■ EXCERPT PROVIDED
▬▬▬▬▬▬

One further thing I learned about the online court is that its name is misleading. I may have started my case online, but when Apple refused to mediate it was transferred to my local county court. This meant I had to pay a further ‘hearing fee’: these start at £25 and rise to more than £1000, depending on the value and complexity of the claim. At the moment the ‘online court’ is a bit like online dating: the first steps can be taken over the internet, but the important action takes place face to face.

So long as the online court remains nothing more than a system to enable people to start their claims over the internet, there seems little to worry about: let a thousand flowers bloom. But Briggs thinks a face to face trial should be a last resort. Hearings are bound to move online: gathering everyone together in the same place will come to seem a needless and expensive hassle. Indeed, do we really need hearings at all? In 2015 the Civil Justice Council published an influential report proposing the creation of a crop of ‘online judges’ who would ‘decide suitable cases … on an online basis, largely on the basis of papers submitted to them electronically’. A representative of HMCTS has told me that it is considering whether ‘cases with a low claim value (under £300 for example) could be dealt with by determination on the digital file.’ Why bother with a hearing for low-value claims if everything has been set down on paper? The more rhetorical that question sounds, the less sanguine I feel.

Some uses of technology in the court system are unobjectionable: the Supreme Court and Court of Appeal stream their proceedings online; civil courts – well-resourced ones, anyway – increasingly make use of cloud technology to store documents. Others aren’t ideal but may be unavoidable: in some areas of the country, nearly all defendants in criminal cases appear in court via video link at some point in the process. But some uses of technology are questionable in principle. Before the general election of April 2017 stopped the Prisons and Courts Bill in its tracks, for example, the plan was to give individuals the option to plead guilty to crimes over the internet. Let’s not pretend there isn’t a difference between the click of a button and a statement made in a public court.

▬▬▬▬▬▬

■ REQUIRED WORK
1 > Condense the paragraph of the online courts excerpt beginning "One further thing I learned" into two sentences, keeping its main facts.
2 > Reproduce the passage of the online courts excerpt starting with "Some uses of technology in" and going on through "a public court.", with "digital tools" in place of each "technology".

▬▬▬▬▬▬

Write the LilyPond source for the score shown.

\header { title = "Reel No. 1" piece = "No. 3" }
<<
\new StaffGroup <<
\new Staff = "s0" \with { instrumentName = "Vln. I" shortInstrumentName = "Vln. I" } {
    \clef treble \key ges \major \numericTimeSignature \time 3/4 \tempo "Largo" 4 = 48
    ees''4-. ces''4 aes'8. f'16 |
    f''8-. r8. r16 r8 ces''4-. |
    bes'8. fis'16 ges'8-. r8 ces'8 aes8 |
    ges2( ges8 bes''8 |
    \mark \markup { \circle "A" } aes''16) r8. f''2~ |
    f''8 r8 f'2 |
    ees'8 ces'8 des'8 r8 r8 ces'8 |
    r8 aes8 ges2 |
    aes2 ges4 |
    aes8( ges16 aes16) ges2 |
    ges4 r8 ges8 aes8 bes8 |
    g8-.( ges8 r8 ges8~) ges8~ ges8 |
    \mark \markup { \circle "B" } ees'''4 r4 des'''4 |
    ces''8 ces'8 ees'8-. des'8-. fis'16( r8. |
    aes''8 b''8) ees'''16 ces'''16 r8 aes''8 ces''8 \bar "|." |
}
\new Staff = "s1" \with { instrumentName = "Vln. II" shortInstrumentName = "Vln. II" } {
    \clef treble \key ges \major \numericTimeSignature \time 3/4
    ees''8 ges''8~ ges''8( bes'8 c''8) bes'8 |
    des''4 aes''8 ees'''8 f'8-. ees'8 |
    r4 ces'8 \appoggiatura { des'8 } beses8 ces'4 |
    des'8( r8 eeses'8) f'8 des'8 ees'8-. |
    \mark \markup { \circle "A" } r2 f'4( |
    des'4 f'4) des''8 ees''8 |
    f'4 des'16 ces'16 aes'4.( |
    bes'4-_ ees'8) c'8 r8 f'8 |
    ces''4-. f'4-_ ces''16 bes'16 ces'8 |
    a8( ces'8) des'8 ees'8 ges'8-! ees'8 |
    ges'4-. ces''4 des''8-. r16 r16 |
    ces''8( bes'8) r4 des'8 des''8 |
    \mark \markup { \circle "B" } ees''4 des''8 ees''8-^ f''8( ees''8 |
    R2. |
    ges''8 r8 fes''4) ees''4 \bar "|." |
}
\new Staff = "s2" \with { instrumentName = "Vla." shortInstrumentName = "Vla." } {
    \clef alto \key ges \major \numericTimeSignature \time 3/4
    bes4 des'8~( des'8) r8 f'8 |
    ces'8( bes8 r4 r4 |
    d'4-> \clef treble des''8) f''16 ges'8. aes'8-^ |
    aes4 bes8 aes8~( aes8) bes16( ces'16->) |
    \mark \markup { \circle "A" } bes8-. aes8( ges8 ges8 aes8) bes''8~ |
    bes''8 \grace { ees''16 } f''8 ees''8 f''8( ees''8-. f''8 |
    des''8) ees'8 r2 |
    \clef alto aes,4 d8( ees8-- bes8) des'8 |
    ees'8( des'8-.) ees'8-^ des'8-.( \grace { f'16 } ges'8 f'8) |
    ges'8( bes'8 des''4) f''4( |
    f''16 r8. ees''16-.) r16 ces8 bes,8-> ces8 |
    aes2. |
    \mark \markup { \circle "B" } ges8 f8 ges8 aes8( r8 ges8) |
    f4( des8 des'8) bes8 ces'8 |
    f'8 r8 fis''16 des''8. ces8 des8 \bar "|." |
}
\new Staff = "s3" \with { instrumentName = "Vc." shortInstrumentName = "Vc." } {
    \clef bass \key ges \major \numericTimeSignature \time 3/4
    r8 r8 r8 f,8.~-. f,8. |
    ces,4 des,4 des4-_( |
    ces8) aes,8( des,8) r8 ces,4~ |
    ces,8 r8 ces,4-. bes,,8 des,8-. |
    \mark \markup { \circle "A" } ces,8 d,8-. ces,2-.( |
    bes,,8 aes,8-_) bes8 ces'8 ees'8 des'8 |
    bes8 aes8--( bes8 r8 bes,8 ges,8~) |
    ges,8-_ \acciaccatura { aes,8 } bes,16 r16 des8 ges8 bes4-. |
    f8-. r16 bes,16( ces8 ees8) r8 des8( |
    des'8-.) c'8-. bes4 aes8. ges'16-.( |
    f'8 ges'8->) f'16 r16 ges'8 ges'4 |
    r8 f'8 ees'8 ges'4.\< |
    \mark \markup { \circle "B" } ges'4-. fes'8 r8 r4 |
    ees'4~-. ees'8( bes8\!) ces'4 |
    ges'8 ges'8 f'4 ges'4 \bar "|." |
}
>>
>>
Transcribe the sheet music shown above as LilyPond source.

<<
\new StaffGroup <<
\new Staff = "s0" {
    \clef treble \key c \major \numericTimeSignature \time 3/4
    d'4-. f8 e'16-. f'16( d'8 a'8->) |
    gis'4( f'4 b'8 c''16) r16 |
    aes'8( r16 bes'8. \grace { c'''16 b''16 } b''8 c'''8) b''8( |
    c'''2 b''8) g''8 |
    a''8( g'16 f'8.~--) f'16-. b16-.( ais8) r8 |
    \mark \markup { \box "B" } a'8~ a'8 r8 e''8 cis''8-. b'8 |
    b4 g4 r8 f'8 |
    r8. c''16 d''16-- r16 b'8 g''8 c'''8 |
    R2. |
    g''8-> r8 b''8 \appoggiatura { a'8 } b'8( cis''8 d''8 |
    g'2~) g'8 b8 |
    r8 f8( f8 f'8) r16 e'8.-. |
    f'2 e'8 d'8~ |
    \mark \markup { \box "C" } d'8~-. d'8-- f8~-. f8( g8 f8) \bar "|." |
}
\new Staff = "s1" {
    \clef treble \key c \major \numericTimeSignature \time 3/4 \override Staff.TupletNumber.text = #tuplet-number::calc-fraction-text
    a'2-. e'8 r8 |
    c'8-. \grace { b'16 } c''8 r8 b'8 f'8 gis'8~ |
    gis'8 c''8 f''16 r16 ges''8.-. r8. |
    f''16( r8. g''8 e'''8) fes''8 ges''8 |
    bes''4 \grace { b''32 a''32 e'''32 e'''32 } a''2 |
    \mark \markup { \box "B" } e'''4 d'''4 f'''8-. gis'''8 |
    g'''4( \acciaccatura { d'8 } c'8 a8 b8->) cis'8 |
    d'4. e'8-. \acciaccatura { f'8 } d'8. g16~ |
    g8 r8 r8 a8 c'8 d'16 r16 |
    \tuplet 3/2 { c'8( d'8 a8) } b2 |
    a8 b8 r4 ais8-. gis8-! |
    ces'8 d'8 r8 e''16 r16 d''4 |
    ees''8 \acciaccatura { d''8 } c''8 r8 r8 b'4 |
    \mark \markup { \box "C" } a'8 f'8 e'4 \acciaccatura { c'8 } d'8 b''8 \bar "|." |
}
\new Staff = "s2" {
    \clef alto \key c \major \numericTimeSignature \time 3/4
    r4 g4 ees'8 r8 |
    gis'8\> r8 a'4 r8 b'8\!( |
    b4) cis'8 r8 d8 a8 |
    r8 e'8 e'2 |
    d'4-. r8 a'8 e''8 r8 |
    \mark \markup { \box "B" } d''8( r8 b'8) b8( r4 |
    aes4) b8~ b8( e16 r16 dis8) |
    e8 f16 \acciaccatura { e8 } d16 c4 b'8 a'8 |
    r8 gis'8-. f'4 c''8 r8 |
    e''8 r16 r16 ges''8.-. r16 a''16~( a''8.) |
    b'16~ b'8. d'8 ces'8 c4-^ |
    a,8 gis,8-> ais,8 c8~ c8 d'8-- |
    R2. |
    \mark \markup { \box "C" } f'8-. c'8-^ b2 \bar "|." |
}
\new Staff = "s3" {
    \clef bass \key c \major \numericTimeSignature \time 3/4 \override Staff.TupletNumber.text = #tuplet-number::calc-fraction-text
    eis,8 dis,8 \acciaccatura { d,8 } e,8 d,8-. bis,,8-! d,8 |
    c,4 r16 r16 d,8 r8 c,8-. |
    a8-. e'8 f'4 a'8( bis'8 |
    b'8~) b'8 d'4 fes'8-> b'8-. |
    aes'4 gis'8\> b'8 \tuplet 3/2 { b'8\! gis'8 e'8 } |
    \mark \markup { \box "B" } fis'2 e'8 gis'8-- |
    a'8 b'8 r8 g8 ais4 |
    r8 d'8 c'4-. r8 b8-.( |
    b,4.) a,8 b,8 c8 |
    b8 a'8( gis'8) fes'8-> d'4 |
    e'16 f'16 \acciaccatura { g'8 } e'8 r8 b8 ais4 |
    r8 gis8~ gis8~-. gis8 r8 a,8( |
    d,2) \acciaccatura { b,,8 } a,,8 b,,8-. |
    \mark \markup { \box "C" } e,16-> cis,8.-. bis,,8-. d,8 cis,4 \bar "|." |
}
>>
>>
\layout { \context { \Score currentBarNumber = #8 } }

▬▬▬▬▬▬

■ EXPECTED ANSWERS
1 > The "online court" is misleadingly named: the writer's case began online, but after Apple refused to mediate it was transferred to the local county court, which meant paying a further hearing fee that ranges from £25 to over £1000 depending on the claim's value and complexity. For now, as with online dating, the first steps can be taken over the internet while the important action takes place face to face.

2 >
Some uses of digital tools in the court system are unobjectionable: the Supreme Court and Court of Appeal stream their proceedings online; civil courts – well-resourced ones, anyway – increasingly make use of cloud digital tools to store documents. Others aren’t ideal but may be unavoidable: in some areas of the country, nearly all defendants in criminal cases appear in court via video link at some point in the process. But some uses of digital tools are questionable in principle. Before the general election of April 2017 stopped the Prisons and Courts Bill in its tracks, for example, the plan was to give individuals the option to plead guilty to crimes over the internet. Let’s not pretend there isn’t a difference between the click of a button and a statement made in a public court.